迷小說>懷香記>第一百一十一章 又見春生

懷香記 第一百一十一章 又見春生

作者:毛跟

他拉著刀白鳳的雙手,緊緊握在手裡,感受到絲絲滑滑的柔順。遙想兩人初次見面的時候,刀白鳳還是個地地道道的女俠,後來一夜誤會,倒成了牽緣紅線,這丫頭無論是性子還是對自己的情誼,他都十分感動,遙想自己來到這世上,能像刀白鳳這樣對自己的女子還真是不多。

看著她此刻嬌羞的樣子,頭微微垂著,小臉泛著些紅暈,他右手輕輕摟過她的纖腰,刀白鳳先是輕輕躲避了一陣,但片刻便不再動了。

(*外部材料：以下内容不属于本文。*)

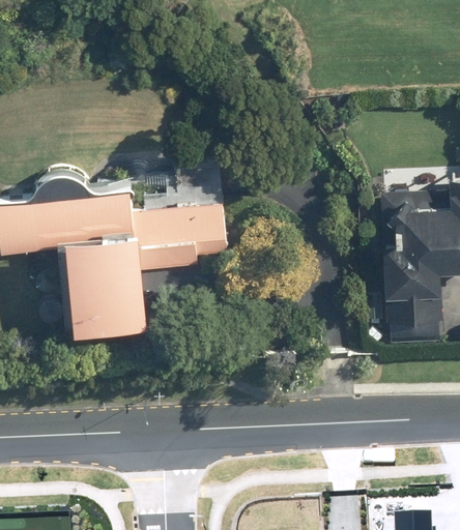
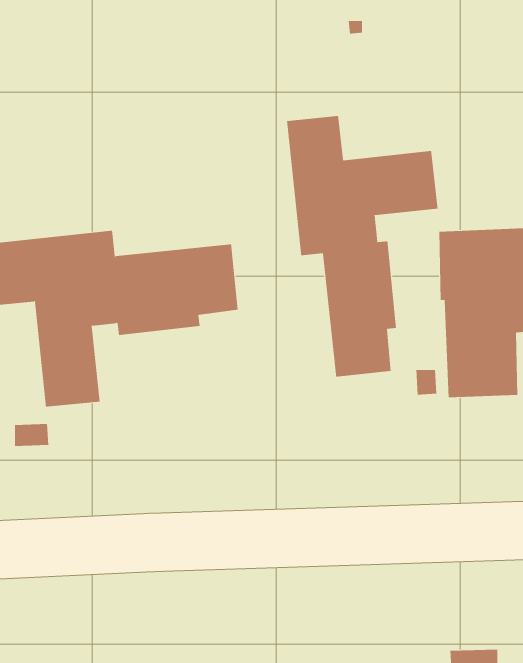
building: none -> [287,115,438,378]

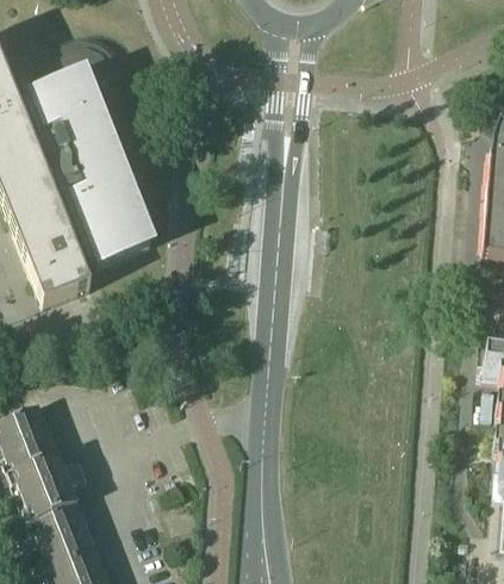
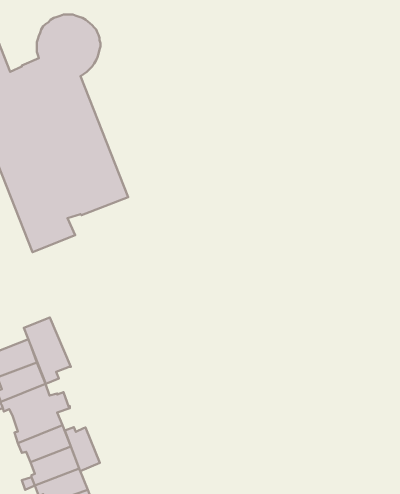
building: none -> [24,318,71,384]
building: none -> [65,427,100,471]

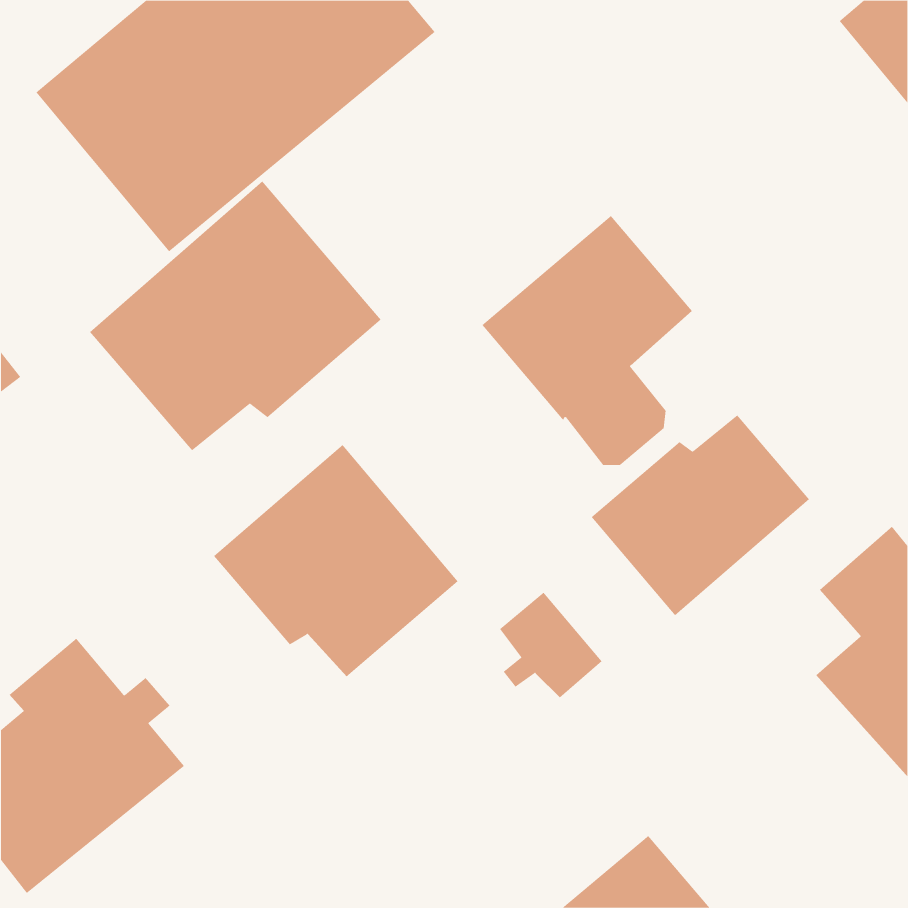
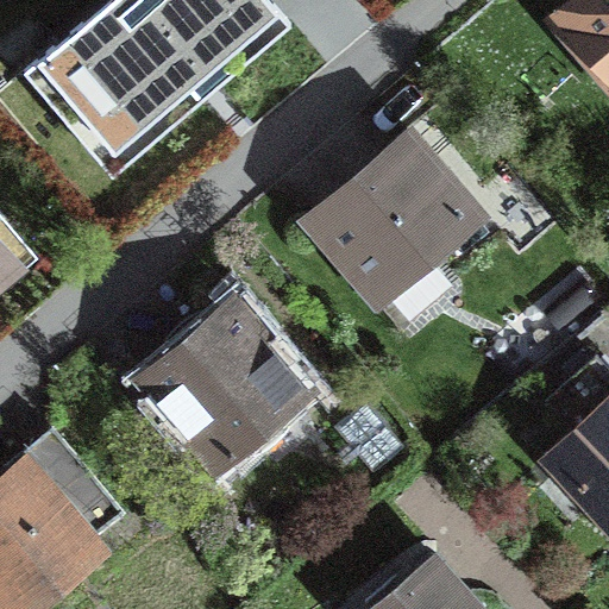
building: [89,181,382,451] -> none
building: [591,415,810,616] -> none

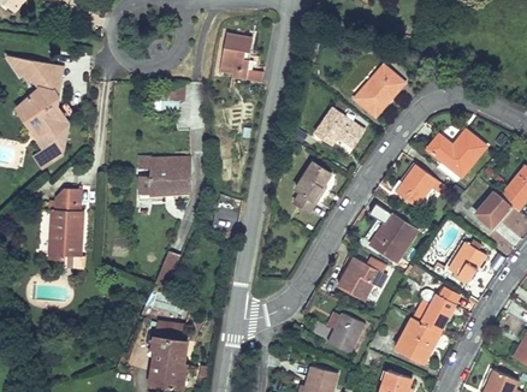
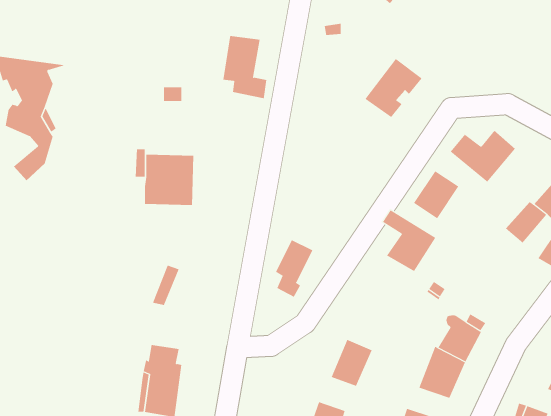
building: [310,108,361,147] -> none
building: [296,161,330,213] -> [275,239,313,298]
building: [54,183,90,254] -> none
building: [445,243,484,284] -> none
building: [334,251,383,293] -> none

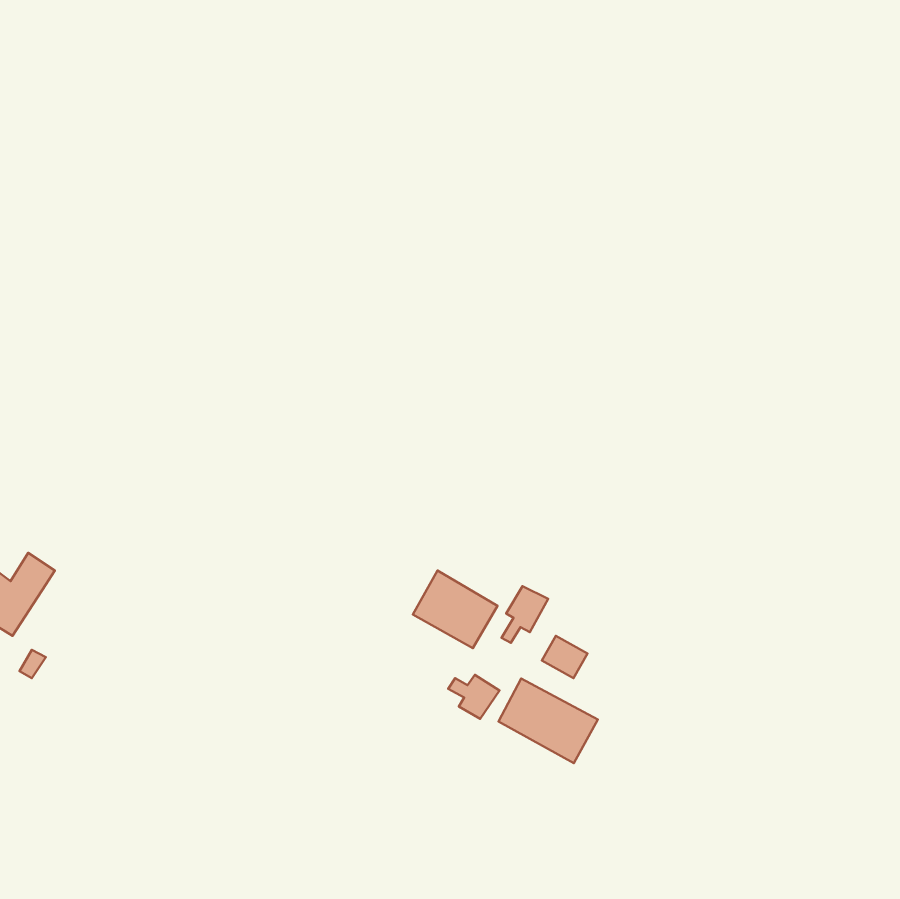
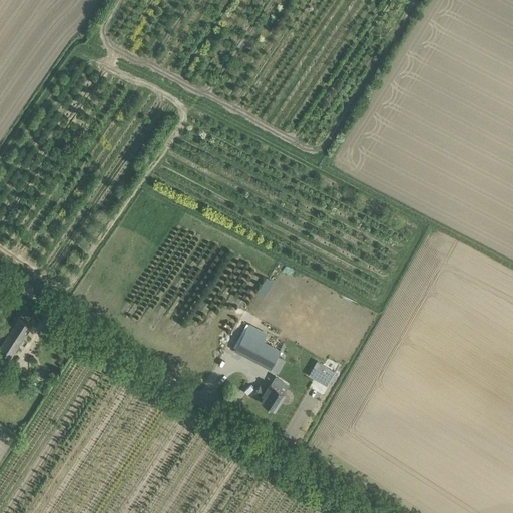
building: [501,586,548,643] -> none
building: [499,678,598,763] -> none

刀白鳳的身材是一等一的好,豐胸玉臀,前凸後翹,他輕輕的懷抱著她的身子,將嘴巴湊到她耳邊小聲說道:“白鳳,你真美!”

刀白鳳縱然性子爽直,但也從未和哪個男人如此近距離的接觸,當下嬌羞的不行,低著頭倚靠在他懷裡,全身發熱,嬌聲喘著氣。

忍?忍個屁,再忍就要冒煙了!但覺刀白鳳蘭鼻中呼吸,輕輕的噴在自己臉上,絲絲滑滑的,撓的人心癢癢,他再也把持不定,輕輕伸嘴過去,在她那櫻桃小嘴上吻了起來。

刀白鳳初入此道,大感生澀,只覺得嘴巴里一陣舌津攪動,她下意識的迎合一陣,直覺舌頭打轉,那滋味十分美妙。

坐懷就要亂,不亂白不亂,楚天的信條就是這樣,他輕輕伸出一隻手去,在刀白鳳背上輕輕撫摸了幾下道:“白鳳,大哥哥喜歡你。”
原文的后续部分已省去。